Computer Orchestrated Sequence

In this project Luuk, Jivitesh and Dario experimented with programmed audio signals orchestrated by three computers via the CIID server network. A self-developed sequencer was used to create a pattern of three different note scales within 3 sequencer sound banks, completely controlled but only partly played by the first computer in the chain. Each of the three computers would play one sound bank of the sequencer, accumulated at the end of the chain as output to a loudspeaker.

Latencies produced by delays within the data flow reaching from one computer to a central server back to the next computer would create anomalies in the sequence and ultimately change the rhythm to a more random self-breathing piece of music.

Network tone visualiser

As an add-on to the laptop trio, a visualisation was created that receives data from all the instruments being played in the actual space and visualises which tones are played most by using a flocking algorithm, much like the one first simulated by Craig Reynolds.

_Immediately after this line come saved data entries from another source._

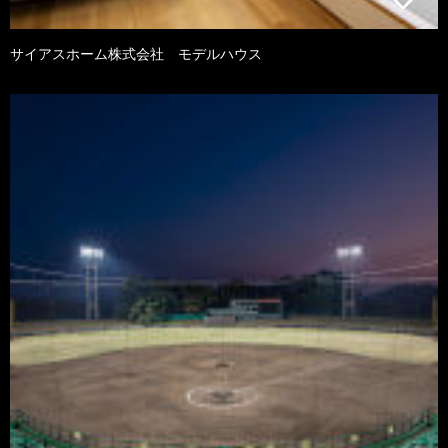
サイアスホーム株式会社 モデルハウス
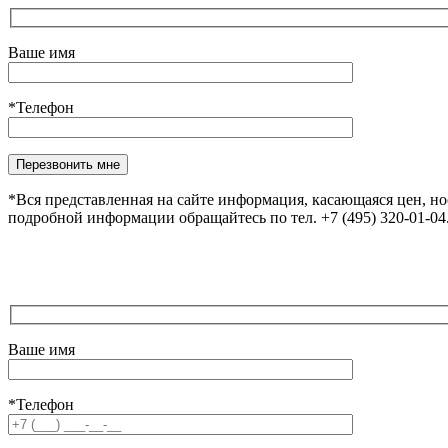
Ваше имя
*Телефон
*Вся представленная на сайте информация, касающаяся цен, н
подробной информации обращайтесь по тел. +7 (495) 320-01-0
Ваше имя
*Телефон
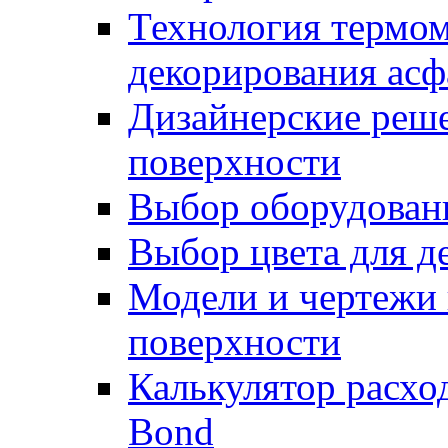
Технология термом
декорирования асф
Дизайнерские реше
поверхности
Выбор оборудован
Выбор цвета для д
Модели и чертежи 
поверхности
Калькулятор расхо
Bond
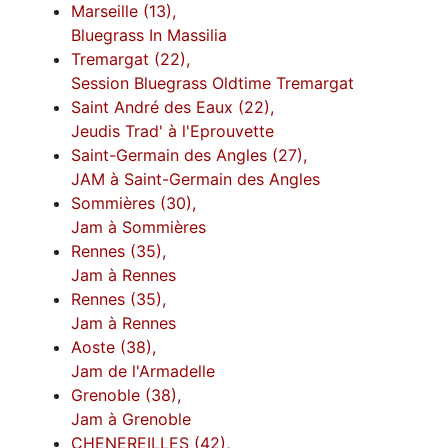
Marseille (13),
Bluegrass In Massilia
Tremargat (22),
Session Bluegrass Oldtime Tremargat
Saint André des Eaux (22),
Jeudis Trad' à l'Eprouvette
Saint-Germain des Angles (27),
JAM à Saint-Germain des Angles
Sommières (30),
Jam à Sommières
Rennes (35),
Jam à Rennes
Rennes (35),
Jam à Rennes
Aoste (38),
Jam de l'Armadelle
Grenoble (38),
Jam à Grenoble
CHENEREILLES (42),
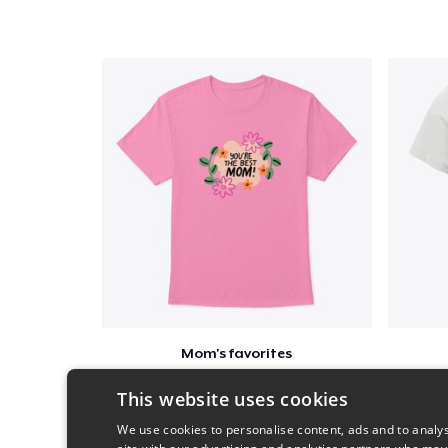
Mom's favorites
$23
This website uses cookies
We use cookies to personalise content, ads and to analys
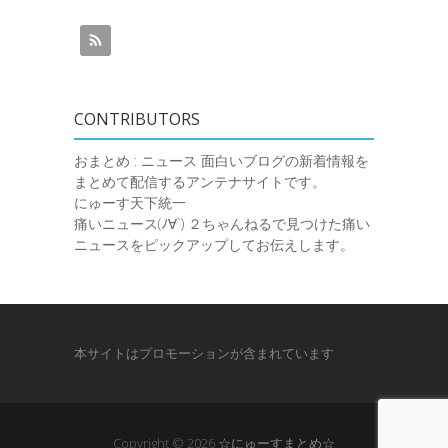
CONTRIBUTORS
おまとめ : ニュース
面白いブログの新着情報を
まとめて配信するアンテナサイトです。
にゅーす天下統一
痛いニュース(ﾉ∀`)
２ちゃんねるで見つけた痛い
ニュースをピックアップしてお伝えします。
本サイトはプロモーションが含まれています
Copyright © 2026
☆にゅーすまとめ☆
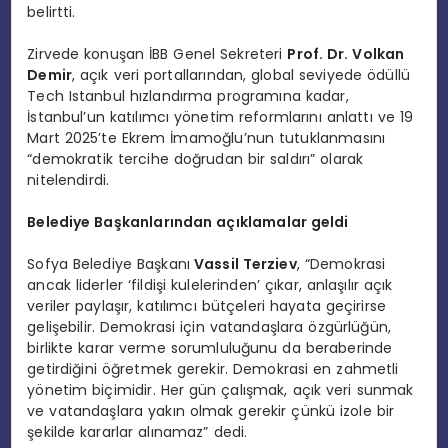
belirtti.
Zirvede konuşan İBB Genel Sekreteri
Prof. Dr. Volkan
Demir
, açık veri portallarından, global seviyede ödüllü
Tech Istanbul hızlandırma programına kadar,
İstanbul’un katılımcı yönetim reformlarını anlattı ve 19
Mart 2025’te Ekrem İmamoğlu’nun tutuklanmasını
“demokratik tercihe doğrudan bir saldırı” olarak
nitelendirdi.
Belediye Başkanlarından açıklamalar geldi
Sofya Belediye Başkanı
Vassil Terziev
, “Demokrasi
ancak liderler ‘fildişi kulelerinden’ çıkar, anlaşılır açık
veriler paylaşır, katılımcı bütçeleri hayata geçirirse
gelişebilir. Demokrasi için vatandaşlara özgürlüğün,
birlikte karar verme sorumluluğunu da beraberinde
getirdiğini öğretmek gerekir. Demokrasi en zahmetli
yönetim biçimidir. Her gün çalışmak, açık veri sunmak
ve vatandaşlara yakın olmak gerekir çünkü izole bir
şekilde kararlar alınamaz” dedi.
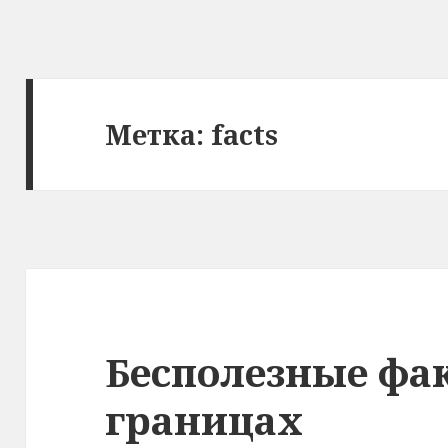
Метка: facts
Бесполезные фа
границах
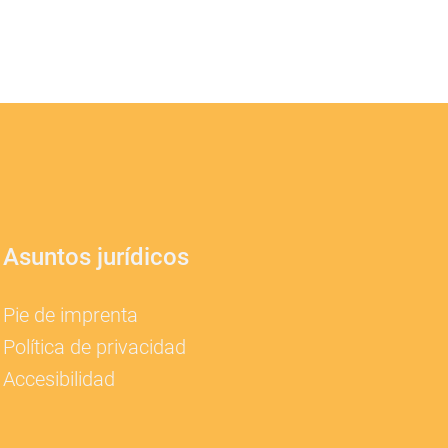
Asuntos jurídicos
Pie de imprenta
Política de privacidad
Accesibilidad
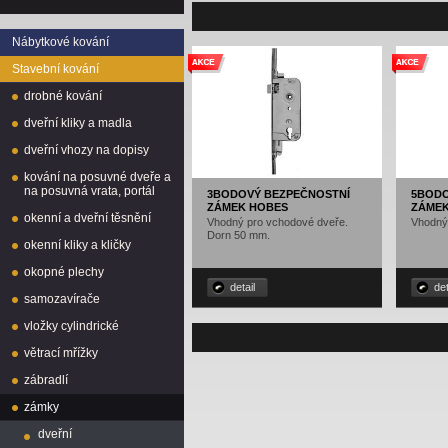
Nábytkové kování
Stavební kování
drobné kování
dveřní kliky a madla
dveřní vhozy na dopisy
kování na posuvné dveře a
na posuvná vrata, portál
3BODOVÝ BEZPEČNOSTNÍ
5BODO
ZÁMEK HOBES
ZÁMEK
okenní a dveřní těsnění
Vhodný pro vchodové dveře.
Vhodný
Dorn 50 mm.
okenní kliky a kličky
okopné plechy
detail
det
samozavírače
vložky cylindrické
větrací mřížky
zábradlí
zámky
dveřní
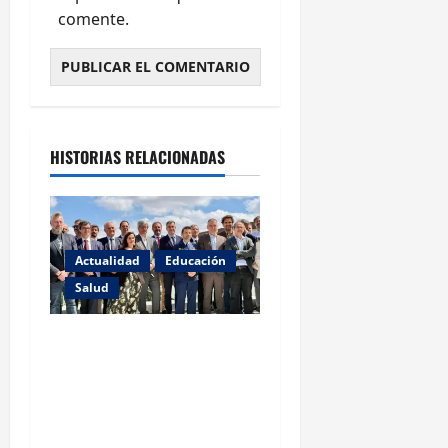
comente.
HISTORIAS RELACIONADAS
Actualidad
Educación
Salud
Ampliación de la línea de
comunicación cuántica
entre Galicia y Portugal
fortalece la ciberseguridad
en la UE.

A node (turning white when emitting) represents an instrument in the space and every time this instrument plays a tone, the node releases this ‘tone’ instance into the virtual space, searching for his own tone group.

When multiple instruments are playing, tone instances will search for each other and flock together. Once they are in a group large enough, they die and leave a mark of their group’s colour. Over time, the virtual space is painted by the tones which have been played the most.